[mythtv-users] Multiple Frontends / Backends

Bruce Markey bjm at lvcm.com
Thu Jul 1 17:04:37 EDT 2004


Darryl Okahata wrote:
> Bruce Markey <bjm at lvcm.com> wrote:
> 
> 
>>I've been staying out of this but there still seems to be some
>>confusion here...
> 
> 
> However, this doesn't answer John's question:

John's question was "Will I be able to watch the recorded
programs still?" (as you've quoted below ;-) and the answer
to John's question is "yes". The frontend will be able to
playback files the frontend finds in the "RecordFilePrefix"
directory.

>>	Now, let's say something like this happens:
>>
>>	1. Slave records a program, stores it in NFS.
>>	2. Slave then is turned off/goes down/whatever.
>>	3. Files are on master but slave is unreachable.
>>
>>	Will I be able to watch the recorded programs still?
> 
> 
> Does the master backend actually recognize that the recorded programs
> are on a shared directory, and adjust the database accordingly (the
> "recorded" table in mythconverg)?

This is your question and not John's question and the answer
is "no". The master backend does not ever change the hostname
field for a recording after it has been recorded (see, very
different questions, yes? ;-).

The master backend has no knowledge that directory is currently
exported and may or may not be mounted on any other machine. It
looks for the files in the path stored in "RecordFilePrefix"
which may include files that it did not record itself.

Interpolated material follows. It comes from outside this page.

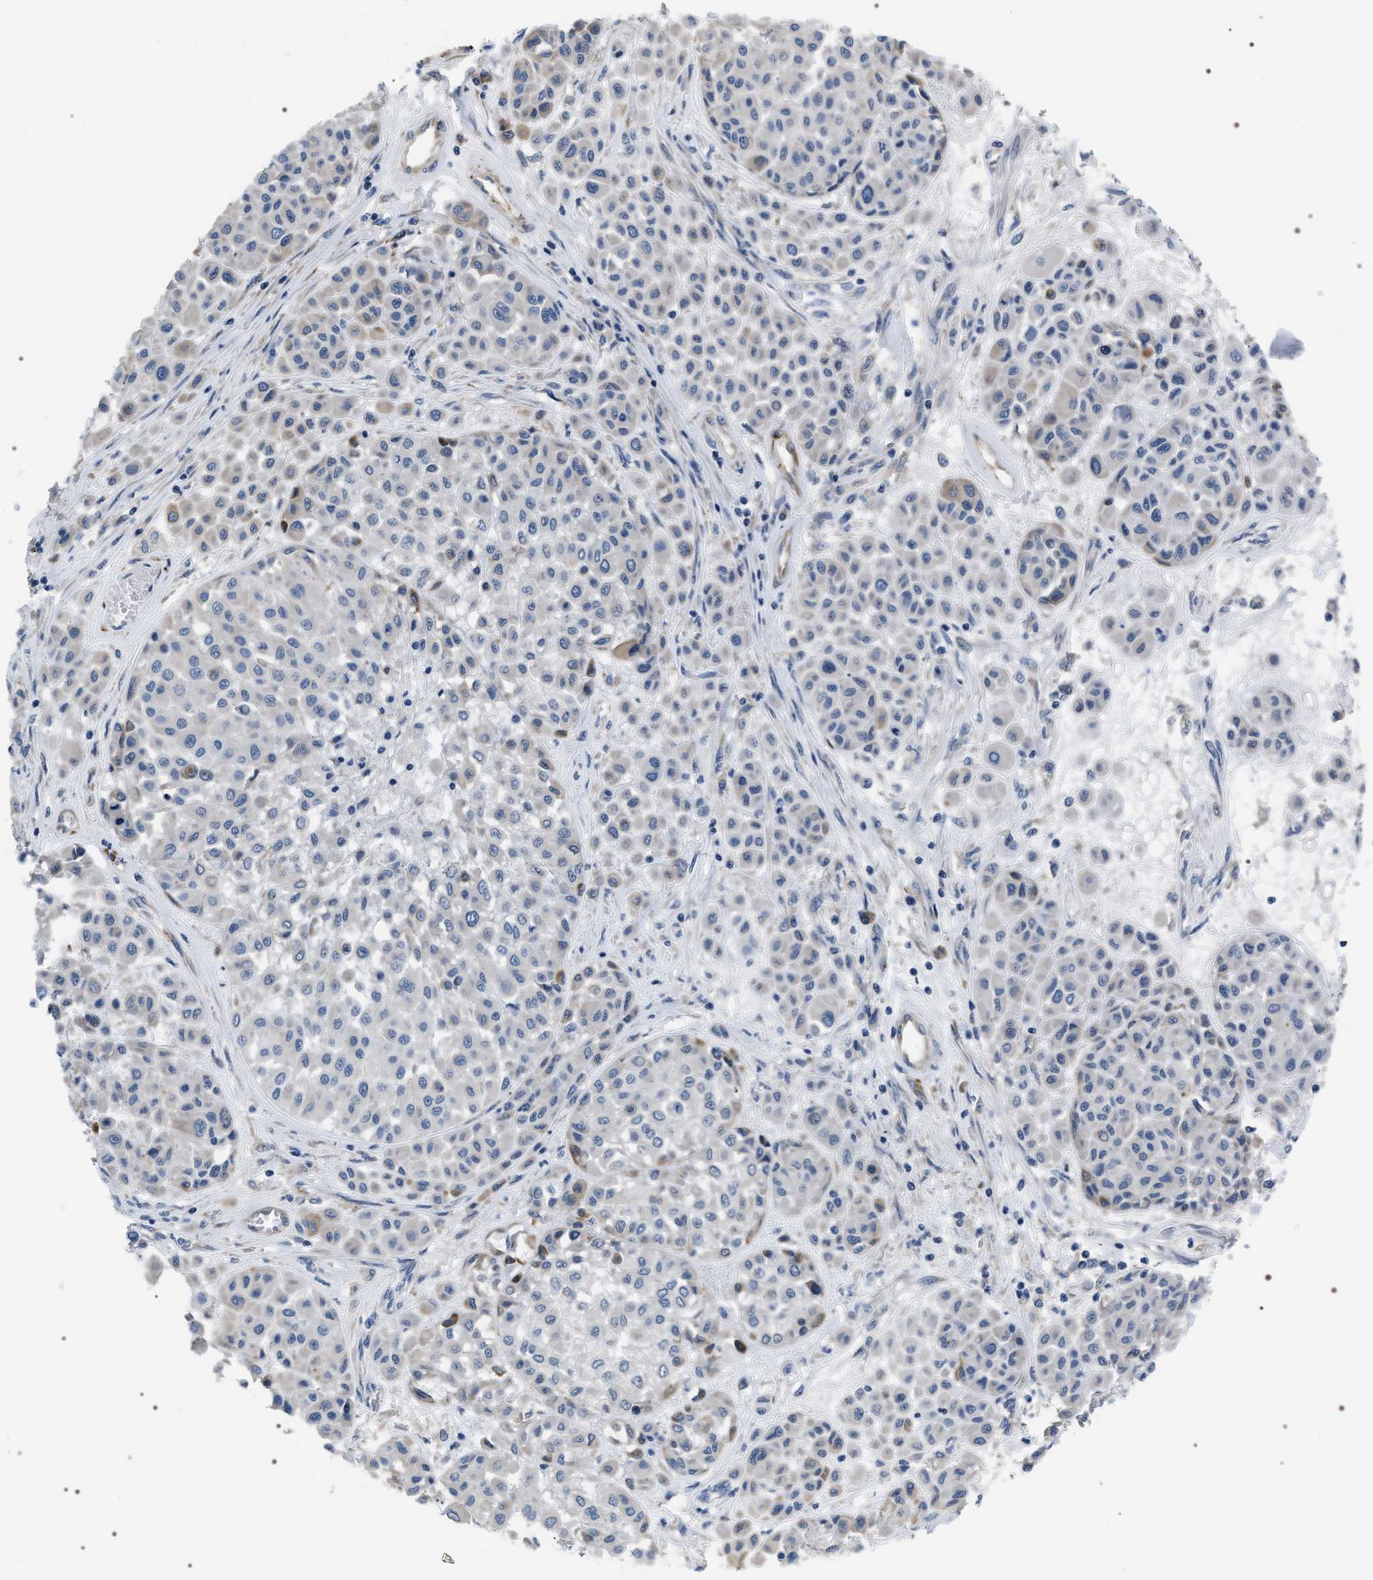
{"staining": {"intensity": "negative", "quantity": "none", "location": "none"}, "tissue": "melanoma", "cell_type": "Tumor cells", "image_type": "cancer", "snomed": [{"axis": "morphology", "description": "Malignant melanoma, Metastatic site"}, {"axis": "topography", "description": "Soft tissue"}], "caption": "High magnification brightfield microscopy of melanoma stained with DAB (brown) and counterstained with hematoxylin (blue): tumor cells show no significant positivity.", "gene": "PKD1L1", "patient": {"sex": "male", "age": 41}}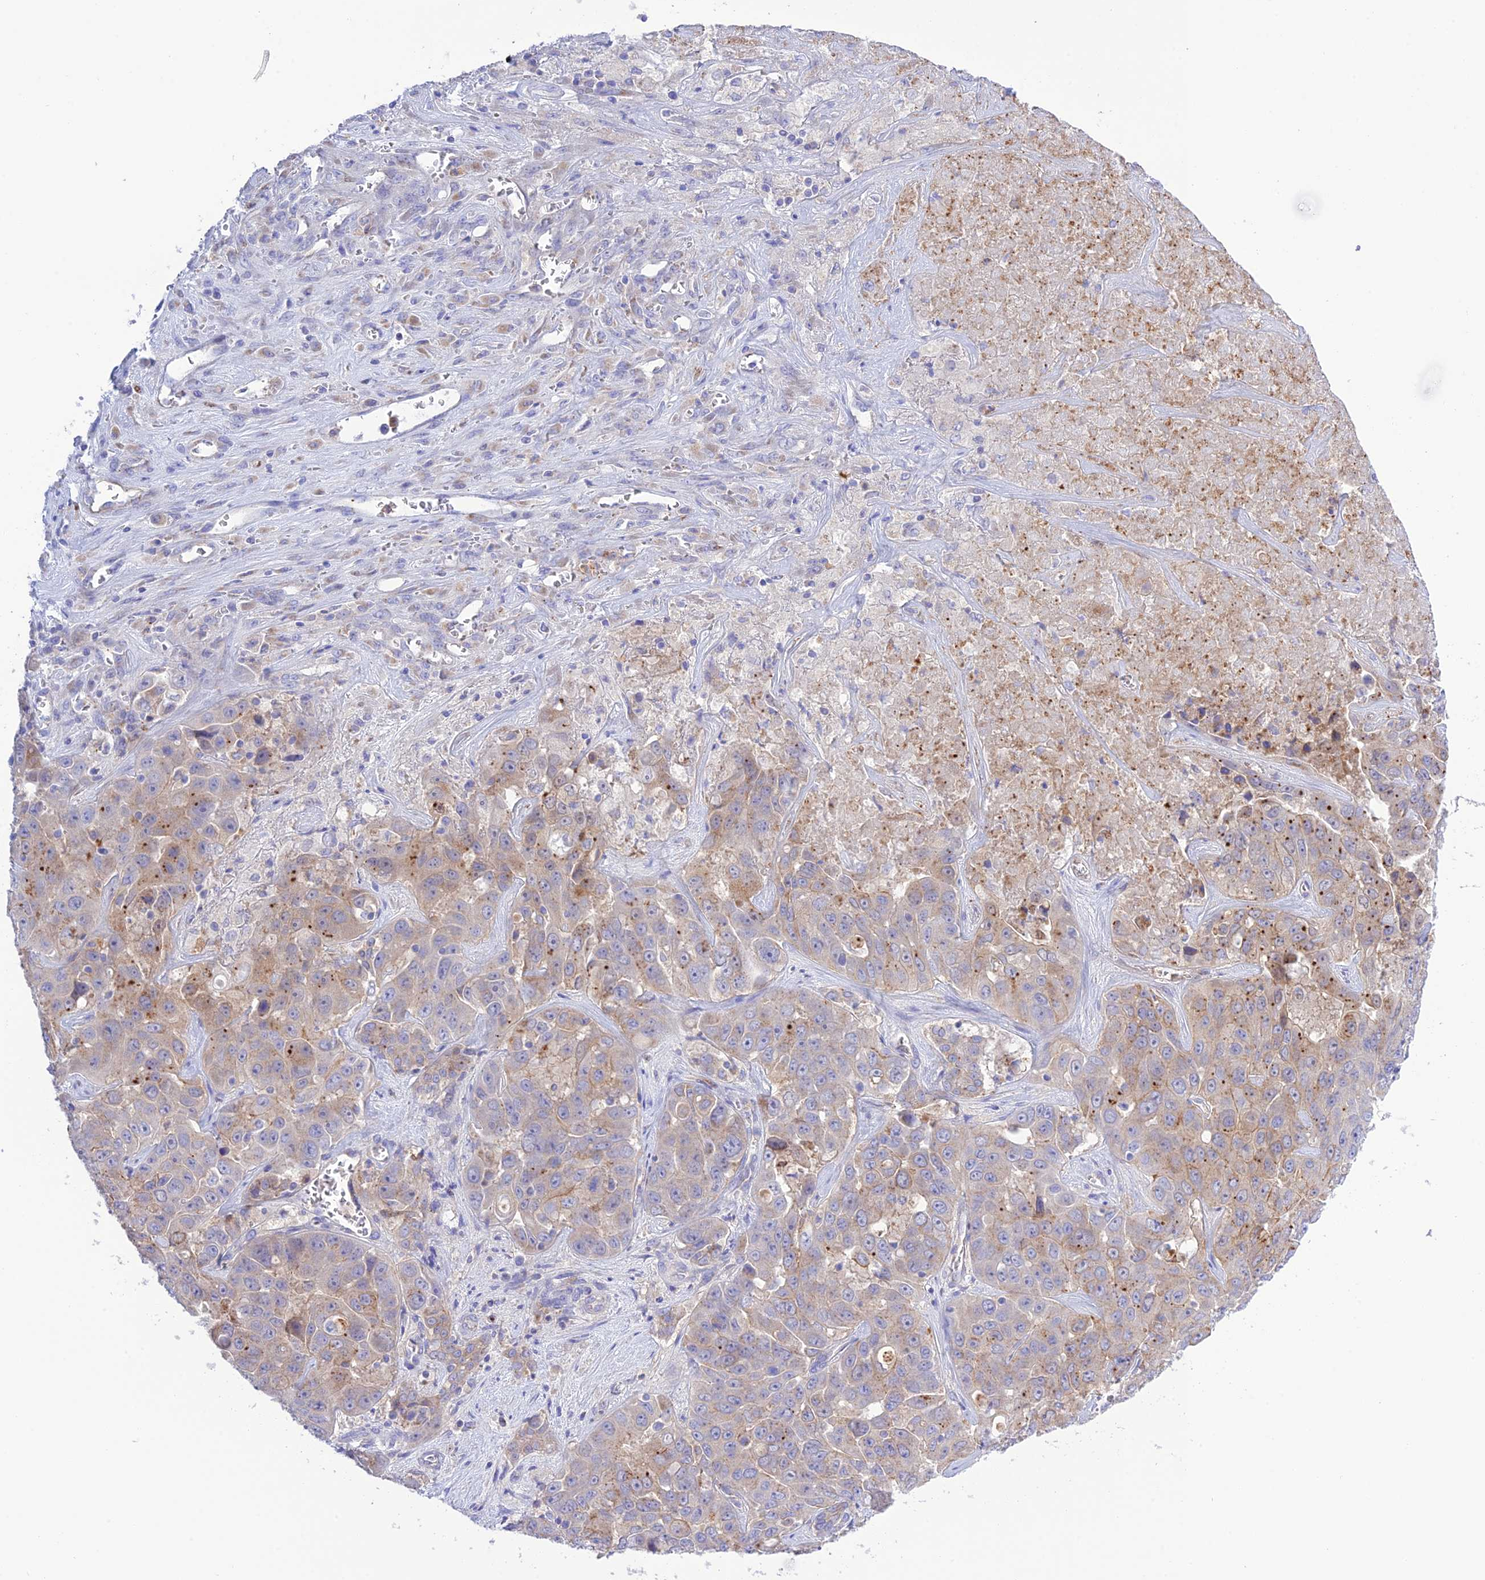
{"staining": {"intensity": "moderate", "quantity": "25%-75%", "location": "cytoplasmic/membranous"}, "tissue": "liver cancer", "cell_type": "Tumor cells", "image_type": "cancer", "snomed": [{"axis": "morphology", "description": "Cholangiocarcinoma"}, {"axis": "topography", "description": "Liver"}], "caption": "This image demonstrates IHC staining of human cholangiocarcinoma (liver), with medium moderate cytoplasmic/membranous staining in approximately 25%-75% of tumor cells.", "gene": "CHSY3", "patient": {"sex": "female", "age": 52}}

>  The reason I ask is that the database
> contains the name of the backend (slave, in this example) that recorded
> the show.  If the slave is down, can a frontend still show a program
> that the slave recorded, if the show is in a shared directory accessible
> by the master backend?

Yet another question but you left out a clause. The answer to
the completed question will be "yes", the master can stream a
file that it finds in "RecordFilePrefix".

If the frontend was on the same host as the master backend, it
could read the file directly without having to stream from any
backend. Therefore we now need a third frontend only machine
without a "RecordFilePrefix" to the NFS mounted dir. The file
was recorded by "slave" and written to the disk on "master".
"frontend" makes a request to "master" to playback the file.
"master" sees that it has chanid_starttime_endtime.nuv in it's
directory and can stream this file to "frontend".

Robert added this feature called "Master Backend Override" to
optimize some things a bit when using NFS. From the help text:

  "If enabled, the master backend will stream and delete files
   if it finds them in the video directory. Useful if you are using
   a central storage location, like a NFS share, and your slave
   backend isn't running."

This does not need to know if the salve is running, if the slave
host currently has the dir mounted, or even if the slave machine
is booted up. It just looks for files in "RecordFilePrefix". This
also does not modify the hostnames in the database.